Once, he knelt before her and leaned his head against her belly.
The muscle in her throat stands out like a welt.
There is not a streak of red in the room.
1914 Valentine Godé-Darel in Bed, with Clock and Roses
Eyeing the wall, she has turned her gaze from the painter.
Though he’s two decades older, she’s the one dying.
Her black braid reaches her shoulder. A green stripe
crawls up her neck. Her fingers rest, long and unclenched.
Three red roses float vaseless at the foot of her bed.
And in the right top corner, a tiny clock. Time consumes,
merciless as a mountain. Even mountains wear down
with age and they lie flat like water. But not yet, not yet.
There are the roses, and the clock, and the embroidery smocked
on her sleeve—three silver circles—such stubborn prettiness.
1914 The Sick Valentine Godé-Darel in Bed, with Folded Hands
The red of her hair has darkened. Her fingers are clasped, as if in prayer.

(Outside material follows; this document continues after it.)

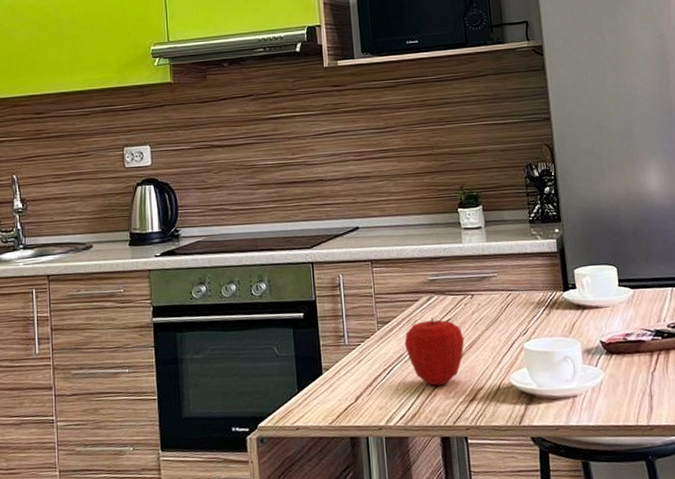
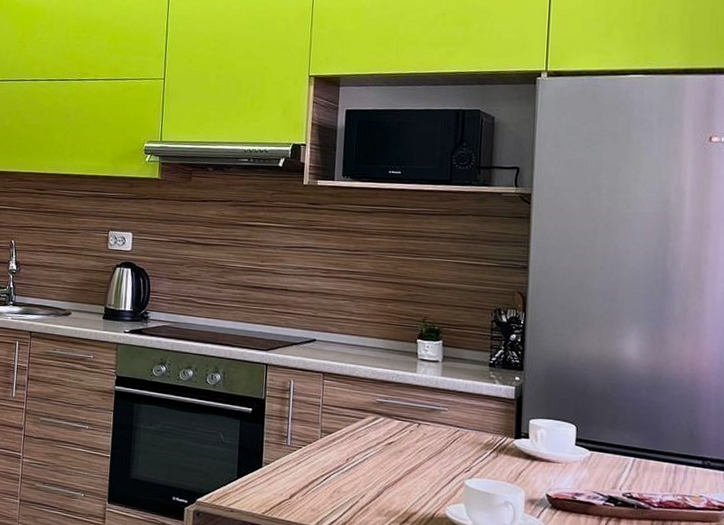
apple: present [404,318,465,386] -> none [344,437,405,502]

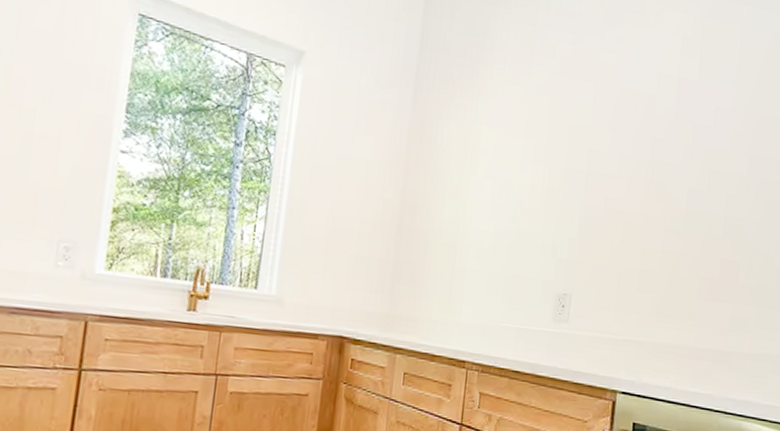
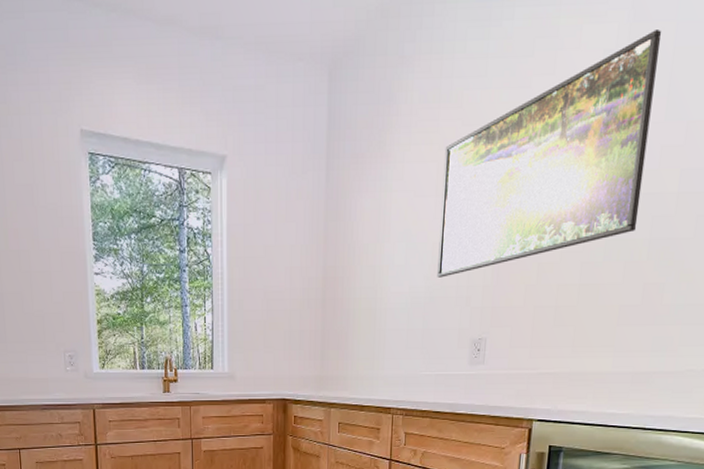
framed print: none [523,29,730,223] -> present [437,30,662,278]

But she is not praying. Those eyes—
how fiercely they stare at her lover as he paints her.
She is propped up on her pillow, too weak to sit on her own.
He mixes sage and brown, filling in the angles at her cheekbones.

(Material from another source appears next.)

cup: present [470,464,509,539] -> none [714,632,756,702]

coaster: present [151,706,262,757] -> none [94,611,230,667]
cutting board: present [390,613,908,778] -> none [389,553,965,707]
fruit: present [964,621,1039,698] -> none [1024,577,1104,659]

Grief, rage, pity—a pair of unreadable eyes—
wet against the vertical peach strokes of her face.
1913 Valentine Godé-Darel with Disheveled Hair
Her head’s upright and tilted slightly to one side.
Consciousness of beauty tumbles from her face
like her unbound auburn hair. That ballerina’s neck,
the slightly open, slightly smiling mouth. Another woman
could imagine the pleasure of kissing her. Or of feeding
her slices of cold apple, the flesh as white as her teeth.
Her eyes are so heavy with love that her lids droop.
Soon, she will bear a daughter. How fruitful her body.
An empress, a painter, a muse, a woman whose breasts are starting to ripen.